India Gold ETF Record AUM and the Retail Structural Shift
The Association of Mutual Funds in India reported this week that gold ETF assets under management in the country reached a new record of $12.4 billion in April 2026 representing a 15 percent increase from March and a staggering 1800 percent increase from the $650 million AUM recorded in April 2020. This explosive growth in India’s gold ETF market reflects a fundamental change in how Indian retail investors are accessing gold exposure. Traditionally Indian investors bought physical gold jewelry and coins consuming approximately 700 to 800 tonnes per year in physical form making India the world’s second-largest gold consumer by volume. The new generation of Indian investors many of them first-time investors accessing markets through mobile apps introduced by the growth of fintech platforms is increasingly choosing gold ETFs and sovereign gold bonds over physical gold for reasons of convenience storage security and digital accessibility. The SEBI the securities market regulator has simplified gold ETF regulations and reduced expense ratios increasing the attractiveness of financial gold products.

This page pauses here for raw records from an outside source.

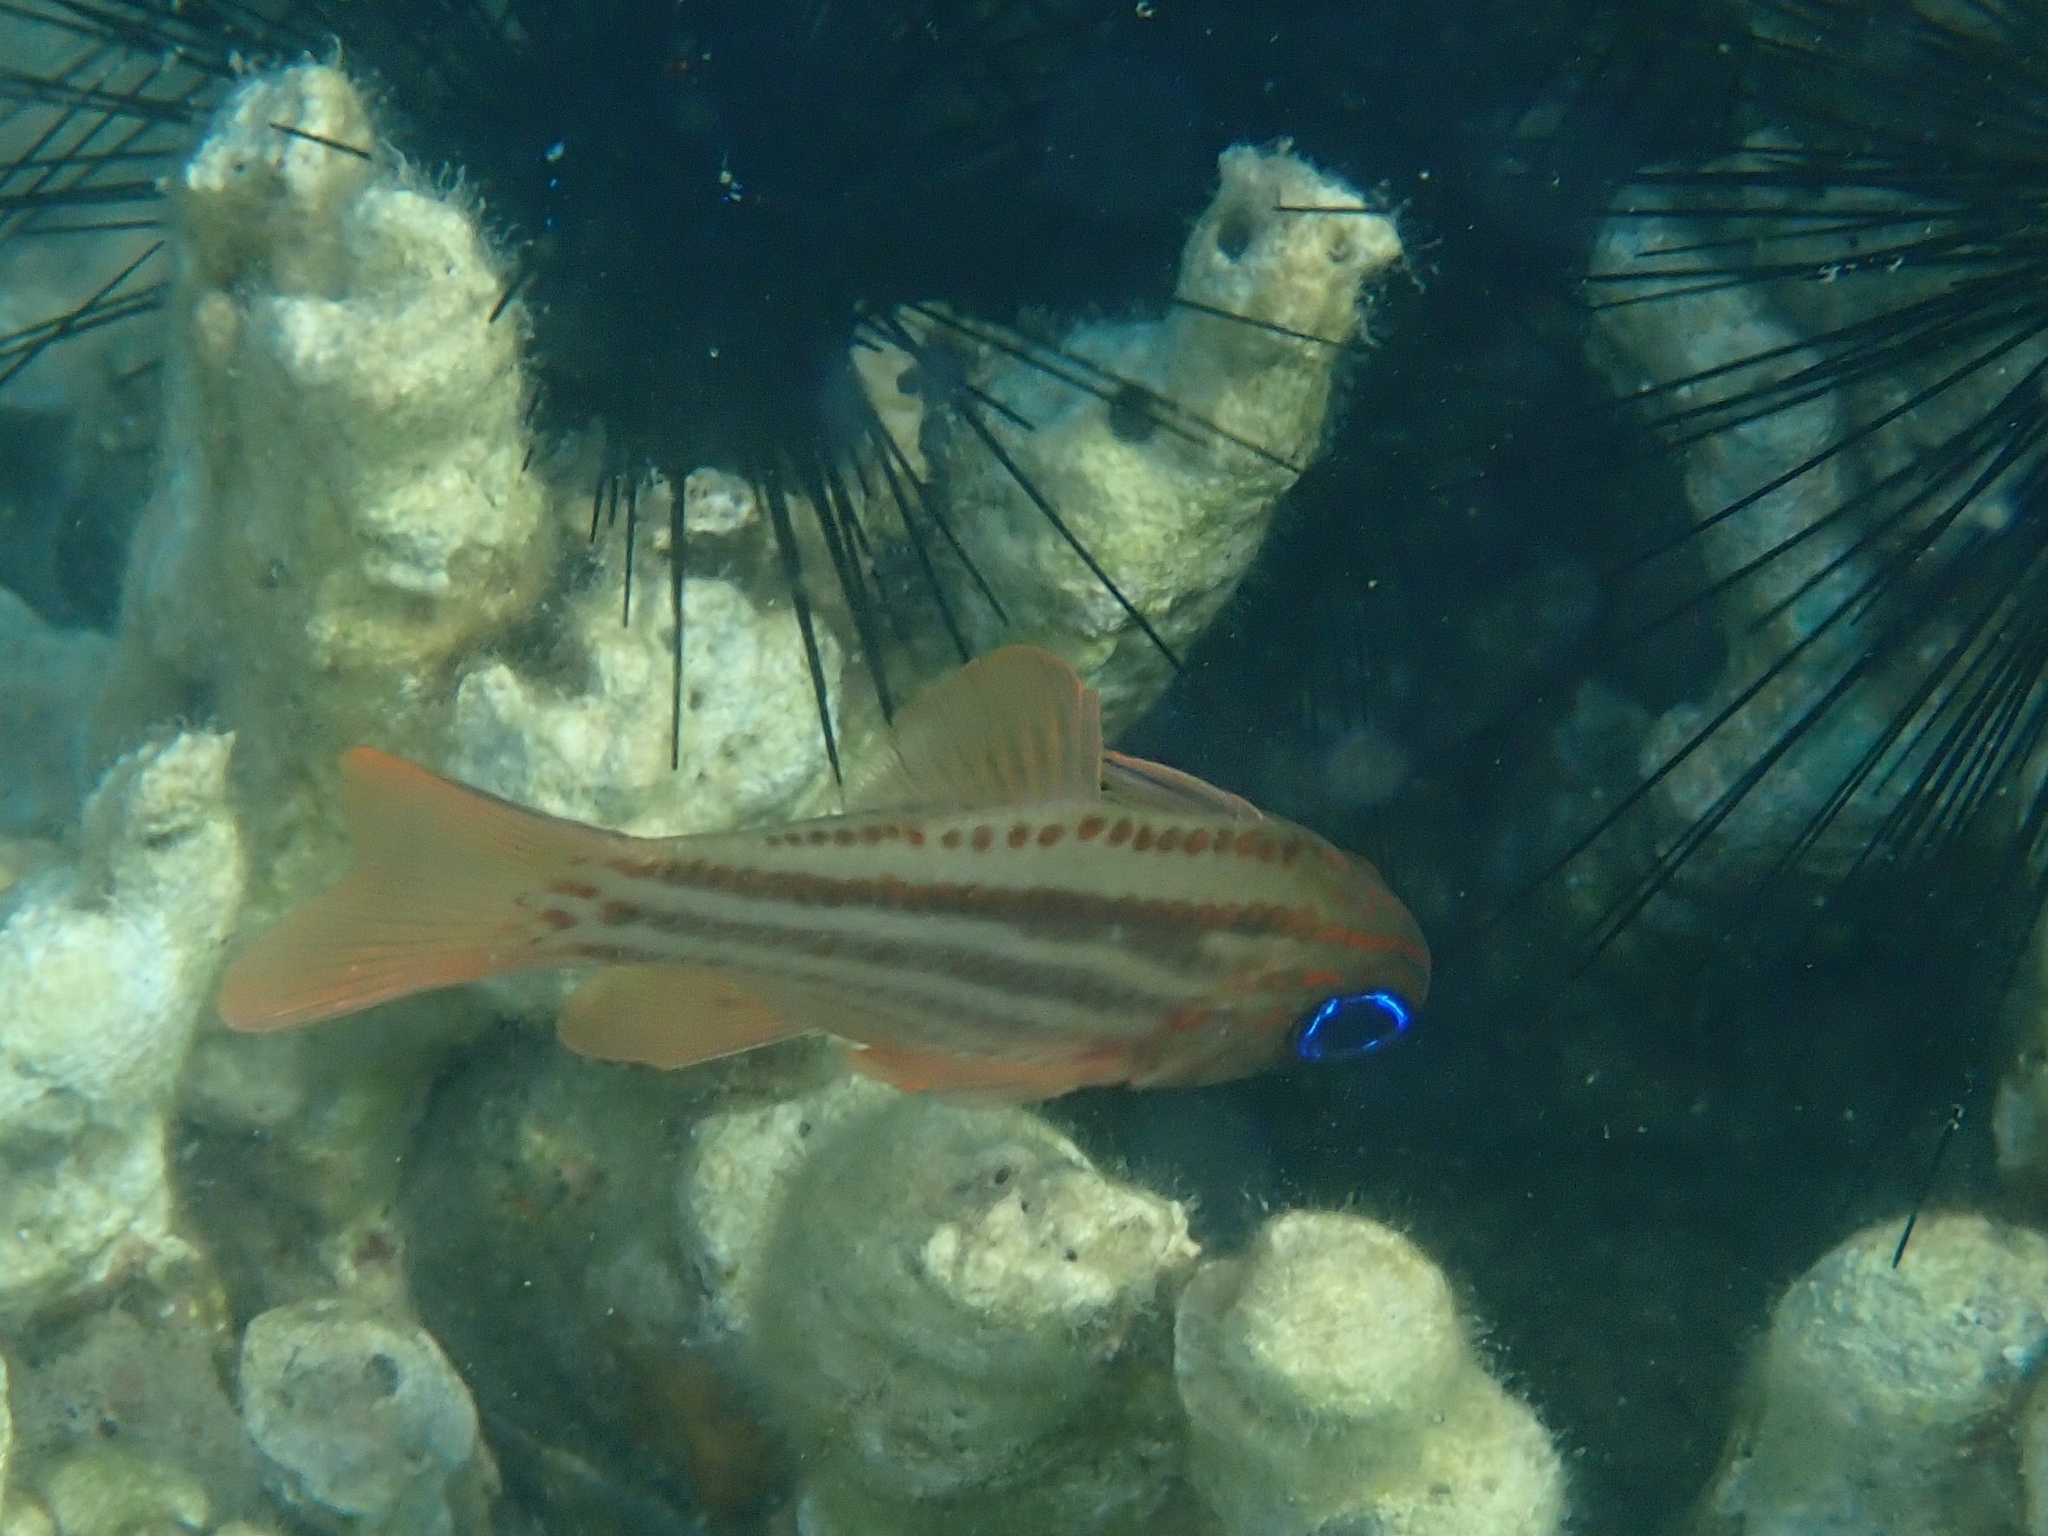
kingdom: Animalia
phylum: Chordata
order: Perciformes
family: Apogonidae
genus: Ostorhinchus
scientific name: Ostorhinchus compressus
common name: Ochre-striped cardinalfish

The shift from physical to financial gold in India is structurally bullish for the market because financial gold demand is more price-stable than physical jewelry demand: ETF investors tend to hold through price fluctuations rather than selling on highs the way jewelry buyers sometimes defer purchases. India’s growing gold ETF AUM represents a new and durable demand category that will continue to grow as the country’s middle class expands and financial market penetration deepens.
📌 News Summary May 7: BIS report confirms gold settled cross-border transactions up 34 percent year on year in Q1 2026. 12 gold tokenization platforms now active versus 4 in Q1 2025. Basel III full implementation: commercial banks added $89 billion in physical gold to HQLA buffers in 2025 alone. Gold to silver ratio at 98 to 100 signals broader precious metals rally phase still ahead. India gold ETF AUM record $12.4 billion in April 2026 up 1800 percent since 2020. mBridge gold-backed digital token pilots active in 6 cross-border corridors. The structural case: Gold is becoming money again. BIS-level settlement infrastructure Basel III regulatory demand and India retail adoption are three separate structural demand categories that grow regardless of war headlines or FOMC decisions. The $5400 to $6300 year-end targets reflect these structural forces not just diplomatic scenarios.